Pro-Palestine encampment on Leeds University campus removed after threat of legal action

The protest against the university’s ‘complicity’ on the situation in Gaza lasted 47 days

The student encampment on University of Leeds campus in support of Palestine has ended after 47 days after the uni launched legal proceedings to obtain a possession order.

Student organisations announced earlier this week that the encampment “reached its end” but that demonstrations and occupations would “be back in September” to continue protesting for an end to the conflict in Palestine.

Celebrating the encampment’s successes, Leeds Students Against Apartheid Coalition thanked students and supporters, as well as over 30 societies who expressed support for the Palestinian cause as a result of the encampment’s efforts.
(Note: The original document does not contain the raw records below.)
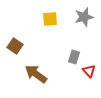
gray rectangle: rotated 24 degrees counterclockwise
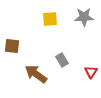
gray star: rotated 12 degrees clockwise
brown square: moved 3 px left; rotated 28 degrees counterclockwise
gray rectangle: moved 12 px left, 3 px down; rotated 48 degrees counterclockwise
red triangle: moved 2 px right, 1 px down; rotated 16 degrees clockwise
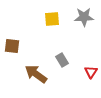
yellow square: moved 2 px right
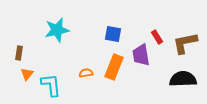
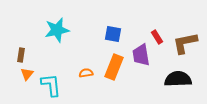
brown rectangle: moved 2 px right, 2 px down
black semicircle: moved 5 px left
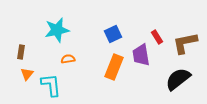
blue square: rotated 36 degrees counterclockwise
brown rectangle: moved 3 px up
orange semicircle: moved 18 px left, 14 px up
black semicircle: rotated 36 degrees counterclockwise
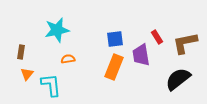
blue square: moved 2 px right, 5 px down; rotated 18 degrees clockwise
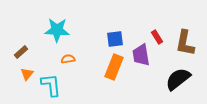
cyan star: rotated 15 degrees clockwise
brown L-shape: rotated 68 degrees counterclockwise
brown rectangle: rotated 40 degrees clockwise
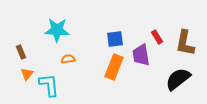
brown rectangle: rotated 72 degrees counterclockwise
cyan L-shape: moved 2 px left
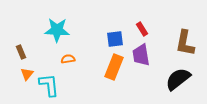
red rectangle: moved 15 px left, 8 px up
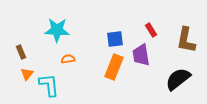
red rectangle: moved 9 px right, 1 px down
brown L-shape: moved 1 px right, 3 px up
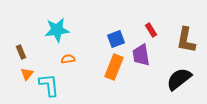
cyan star: rotated 10 degrees counterclockwise
blue square: moved 1 px right; rotated 12 degrees counterclockwise
black semicircle: moved 1 px right
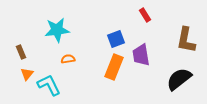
red rectangle: moved 6 px left, 15 px up
cyan L-shape: rotated 20 degrees counterclockwise
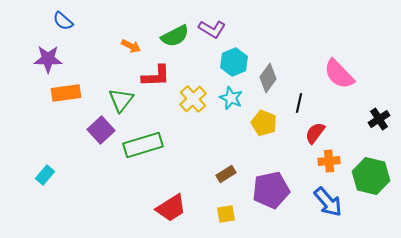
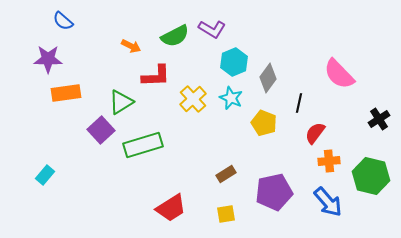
green triangle: moved 2 px down; rotated 20 degrees clockwise
purple pentagon: moved 3 px right, 2 px down
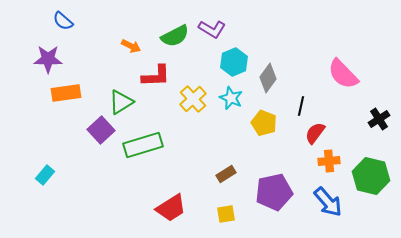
pink semicircle: moved 4 px right
black line: moved 2 px right, 3 px down
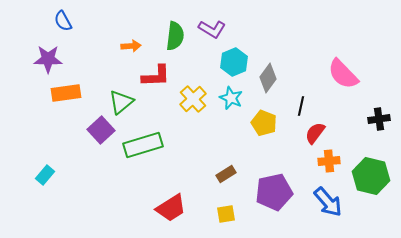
blue semicircle: rotated 20 degrees clockwise
green semicircle: rotated 56 degrees counterclockwise
orange arrow: rotated 30 degrees counterclockwise
green triangle: rotated 8 degrees counterclockwise
black cross: rotated 25 degrees clockwise
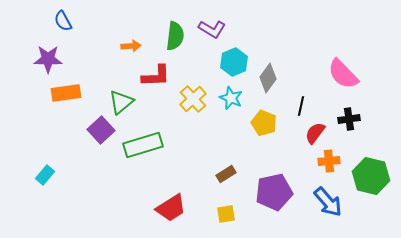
black cross: moved 30 px left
Student Rebellion Leeds and Leeds Students Against Apartheid Coalition announced the end of the encampment on Monday.

In a statement shared to Instagram, the student Coalition described how the encampment held cultural and educational events, as well as organised walkouts, marches and vigils in protest against the university’s “complicity” and in solidarity with the Palestinian people.

Celebrating the occupation’s successes, the Coalition explained how the encampment resulted in more meetings with the University Executive group (UEG) and successfully demonstrated the solidarity of the students with Palestine: “Our ability to escalate actions after eight months of non-stop protesting is a testament of the movement’s strength and resilience.”

But despite its achievements, the Coalition claimed that “the University [of Leeds] remains complicit in settler colonialism and the devastating violence it wrought.”

The statement read: “The UEG continues to hide behind the excuse of political neutrality to resist any effort to end its complicity, while committing fully to partnering with institutions and individuals responsible for the mass slaughtering of Palestinians.”

Speaking of the university’s stance as being a “choice”, the Coalition also described how the decisions of members on the UEG board would be remembered throughout history: “It is a political choice to be materially involved with genocide and apartheid, just as it is a political choice to brutalise and surveil students, to collaborate with police in gathering information about protestors.

The hypocritical and cowardly manner in which the UEG has responded to this genocide will be a permanent stain in the university’s history.”

Announcing that the end of the encampment is only the beginning of the student movement, the Coalition declared that it will be back in September “stronger” as it believes that “the university will have only gotten worse.”

It also criticised the UEG for its failure to adequately address its political standing: “No doubt the UEG will not have taken any serious action in addressing its complicity in genocides, for it will continue to prioritise profits over the lives of Palestinians, students, and workers.”

A University of Leeds spokesperson said: “We know that many in our community are distressed and directly impacted by the ongoing conflict in Israel and Gaza, and we will continue to provide support for all students through our wellbeing and counselling services as well as the Students’ Union.

“We have been diligent in our upholding of free speech, alongside the rights of students, staff, and visitors to go about their business unimpeded and free from intimidation.

“Facilitated by Leeds University Union, our University Executive Group members and senior leaders have met with representatives of the encampment to maintain dialogue and listen to their concerns.

“However, after six weeks of protest, occupation and disruption, we  commenced legal proceedings to obtain a possession order. We welcome the camp’s decision to end the encampment voluntarily.”